__DOCUMENT TEXT__
□ □ □ □

Many of our patients who don’t usually partake in the practice of medicine other than their regularly required annual physician visits, would be appalled to learn the truth about the lack of nutrition training in medical school.
Our A4M fellows and faculty assure us every day that most traditional physicians practicing medicine in our country today are not given ample time or training on nutrition during their many years as students.
Globally, studies indicate that more than two billion adults and children across the globe are overweight or obese, and suffer from related health problems. This number equates to one-third of the world’s population.
The saddest part about this topic is that our own country is suffering from an obesity epidemic where more than one in three U.S. adults and one in six children (ages 2-19) are obese; this data includes that one in 11 young children (ages 2-5) are obese.1
Obesity is one of the leading causes of preventable death and as physicians, we would be lying if we did not say these numbers do not reflect in our practices.
How many obese patients do you see? How many of your patients are overweight?
Do you feel fully equipped to discuss eating, diets, and exercise with them?

□ □ □ □

__WHAT YOU WILL DO__
For each of the following statements, indicate yes or no as to whether it agrees with the text on nutrition training in medical school, quoting the deciding words. 1. More than two billion adults and children worldwide are overweight or obese. 2. One in six U.S. adults is obese. 3. Obesity is one of the leading causes of preventable death.

(Stored items)
□ □ □ □

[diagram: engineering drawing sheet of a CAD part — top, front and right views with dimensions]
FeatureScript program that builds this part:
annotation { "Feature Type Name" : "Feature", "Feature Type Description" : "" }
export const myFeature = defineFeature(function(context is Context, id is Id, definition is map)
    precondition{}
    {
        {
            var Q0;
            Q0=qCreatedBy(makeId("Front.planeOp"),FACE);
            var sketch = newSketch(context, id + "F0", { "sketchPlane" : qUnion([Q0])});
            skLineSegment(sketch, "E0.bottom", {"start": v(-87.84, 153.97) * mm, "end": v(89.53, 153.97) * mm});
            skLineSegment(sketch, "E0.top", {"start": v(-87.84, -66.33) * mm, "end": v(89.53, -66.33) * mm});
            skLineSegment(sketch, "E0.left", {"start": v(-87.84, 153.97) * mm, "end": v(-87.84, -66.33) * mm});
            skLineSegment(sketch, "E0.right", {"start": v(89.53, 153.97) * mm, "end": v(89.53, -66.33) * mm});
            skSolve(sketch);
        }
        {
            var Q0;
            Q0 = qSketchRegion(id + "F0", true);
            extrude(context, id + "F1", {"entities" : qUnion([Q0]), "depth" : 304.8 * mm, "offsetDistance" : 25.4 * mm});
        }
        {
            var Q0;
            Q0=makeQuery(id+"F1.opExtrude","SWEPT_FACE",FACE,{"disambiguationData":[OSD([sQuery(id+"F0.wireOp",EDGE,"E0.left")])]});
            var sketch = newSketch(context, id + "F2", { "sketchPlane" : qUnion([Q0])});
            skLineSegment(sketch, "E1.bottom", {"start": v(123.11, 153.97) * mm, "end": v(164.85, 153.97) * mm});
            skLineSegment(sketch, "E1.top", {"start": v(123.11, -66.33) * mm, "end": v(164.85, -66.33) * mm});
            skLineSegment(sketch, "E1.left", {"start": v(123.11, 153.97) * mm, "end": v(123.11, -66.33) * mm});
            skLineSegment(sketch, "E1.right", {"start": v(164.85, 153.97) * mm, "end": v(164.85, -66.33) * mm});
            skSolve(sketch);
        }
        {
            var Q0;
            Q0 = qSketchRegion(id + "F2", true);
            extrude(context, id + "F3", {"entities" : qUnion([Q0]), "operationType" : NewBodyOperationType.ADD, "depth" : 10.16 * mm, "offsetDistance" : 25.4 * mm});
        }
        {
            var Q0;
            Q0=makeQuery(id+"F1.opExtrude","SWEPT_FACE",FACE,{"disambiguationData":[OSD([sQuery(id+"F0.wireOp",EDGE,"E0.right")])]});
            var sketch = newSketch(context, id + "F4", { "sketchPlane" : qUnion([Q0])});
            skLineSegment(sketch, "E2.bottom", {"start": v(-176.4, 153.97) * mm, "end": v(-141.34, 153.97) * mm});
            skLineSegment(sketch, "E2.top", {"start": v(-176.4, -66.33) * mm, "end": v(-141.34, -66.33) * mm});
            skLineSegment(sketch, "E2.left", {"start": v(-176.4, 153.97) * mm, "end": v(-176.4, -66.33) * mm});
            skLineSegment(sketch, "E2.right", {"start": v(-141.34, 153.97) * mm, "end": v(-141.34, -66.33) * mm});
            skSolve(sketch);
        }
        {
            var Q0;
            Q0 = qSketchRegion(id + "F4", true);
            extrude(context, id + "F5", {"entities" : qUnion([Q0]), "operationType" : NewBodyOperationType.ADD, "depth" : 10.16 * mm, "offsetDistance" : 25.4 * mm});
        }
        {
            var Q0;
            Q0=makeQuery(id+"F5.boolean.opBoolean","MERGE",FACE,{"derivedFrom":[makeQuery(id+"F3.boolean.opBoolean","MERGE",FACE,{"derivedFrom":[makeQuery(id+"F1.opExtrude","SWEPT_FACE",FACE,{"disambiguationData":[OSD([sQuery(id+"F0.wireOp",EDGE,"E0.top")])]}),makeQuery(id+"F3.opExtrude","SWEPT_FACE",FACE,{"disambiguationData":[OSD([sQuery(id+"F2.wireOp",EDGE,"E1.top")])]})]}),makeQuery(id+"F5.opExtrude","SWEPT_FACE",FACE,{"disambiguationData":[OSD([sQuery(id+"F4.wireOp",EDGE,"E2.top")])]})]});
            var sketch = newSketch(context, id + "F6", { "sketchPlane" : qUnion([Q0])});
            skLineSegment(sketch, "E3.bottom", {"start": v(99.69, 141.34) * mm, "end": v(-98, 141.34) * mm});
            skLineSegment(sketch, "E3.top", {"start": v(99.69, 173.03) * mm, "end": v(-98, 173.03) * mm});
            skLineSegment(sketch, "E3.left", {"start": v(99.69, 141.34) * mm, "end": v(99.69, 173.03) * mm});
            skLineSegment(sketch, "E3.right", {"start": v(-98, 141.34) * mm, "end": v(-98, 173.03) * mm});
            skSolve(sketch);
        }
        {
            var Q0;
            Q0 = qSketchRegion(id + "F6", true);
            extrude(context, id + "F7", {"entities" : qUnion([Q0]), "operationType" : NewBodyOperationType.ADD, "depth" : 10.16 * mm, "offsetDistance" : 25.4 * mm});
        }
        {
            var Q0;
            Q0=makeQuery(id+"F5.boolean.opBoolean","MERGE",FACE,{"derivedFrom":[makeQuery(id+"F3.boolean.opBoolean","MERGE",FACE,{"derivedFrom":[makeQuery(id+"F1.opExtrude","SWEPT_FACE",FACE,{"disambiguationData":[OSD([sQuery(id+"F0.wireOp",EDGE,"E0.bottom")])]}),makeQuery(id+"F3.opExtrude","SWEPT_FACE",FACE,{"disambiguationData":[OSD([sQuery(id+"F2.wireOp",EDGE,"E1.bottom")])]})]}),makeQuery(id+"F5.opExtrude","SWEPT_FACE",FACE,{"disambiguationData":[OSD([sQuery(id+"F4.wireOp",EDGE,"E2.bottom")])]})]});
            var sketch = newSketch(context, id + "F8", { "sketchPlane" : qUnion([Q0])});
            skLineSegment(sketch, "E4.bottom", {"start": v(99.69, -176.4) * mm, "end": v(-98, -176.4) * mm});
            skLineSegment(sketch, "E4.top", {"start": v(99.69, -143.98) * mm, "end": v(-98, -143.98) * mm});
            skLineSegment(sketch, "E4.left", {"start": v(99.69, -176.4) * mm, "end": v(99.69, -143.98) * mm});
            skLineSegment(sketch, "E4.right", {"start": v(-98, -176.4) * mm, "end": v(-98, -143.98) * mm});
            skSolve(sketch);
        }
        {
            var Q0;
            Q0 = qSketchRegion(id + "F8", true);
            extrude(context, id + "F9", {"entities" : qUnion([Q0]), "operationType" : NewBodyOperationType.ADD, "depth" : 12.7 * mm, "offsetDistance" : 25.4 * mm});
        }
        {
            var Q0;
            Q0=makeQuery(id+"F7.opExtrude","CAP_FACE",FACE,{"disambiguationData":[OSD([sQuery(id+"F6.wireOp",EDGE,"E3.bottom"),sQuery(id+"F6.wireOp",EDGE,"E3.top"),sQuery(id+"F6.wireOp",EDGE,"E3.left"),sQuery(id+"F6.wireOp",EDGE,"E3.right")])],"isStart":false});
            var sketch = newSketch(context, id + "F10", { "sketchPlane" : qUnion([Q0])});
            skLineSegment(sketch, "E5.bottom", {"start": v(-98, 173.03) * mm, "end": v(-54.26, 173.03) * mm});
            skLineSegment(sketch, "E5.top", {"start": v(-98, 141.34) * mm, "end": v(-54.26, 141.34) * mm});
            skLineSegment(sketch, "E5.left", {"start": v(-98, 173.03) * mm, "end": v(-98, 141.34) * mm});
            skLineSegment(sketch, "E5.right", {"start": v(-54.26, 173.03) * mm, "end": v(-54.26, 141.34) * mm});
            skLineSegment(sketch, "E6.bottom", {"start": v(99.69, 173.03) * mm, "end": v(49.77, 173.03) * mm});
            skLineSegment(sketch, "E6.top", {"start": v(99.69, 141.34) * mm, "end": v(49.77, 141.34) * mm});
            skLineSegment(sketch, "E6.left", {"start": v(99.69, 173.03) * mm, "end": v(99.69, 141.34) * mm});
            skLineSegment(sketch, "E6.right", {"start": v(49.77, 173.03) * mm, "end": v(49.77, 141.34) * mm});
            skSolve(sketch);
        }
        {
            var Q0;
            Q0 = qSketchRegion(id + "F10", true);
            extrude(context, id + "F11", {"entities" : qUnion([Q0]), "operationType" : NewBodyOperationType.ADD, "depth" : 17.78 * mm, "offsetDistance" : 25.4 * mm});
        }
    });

□ □ □ □

__ANSWER SPACE__
1. Yes: "more than two billion adults and children across the globe are overweight or obese"
2. No: "more than one in three U.S. adults and one in six children (ages 2-19) are obese"
3. Yes: "Obesity is one of the leading causes of preventable death"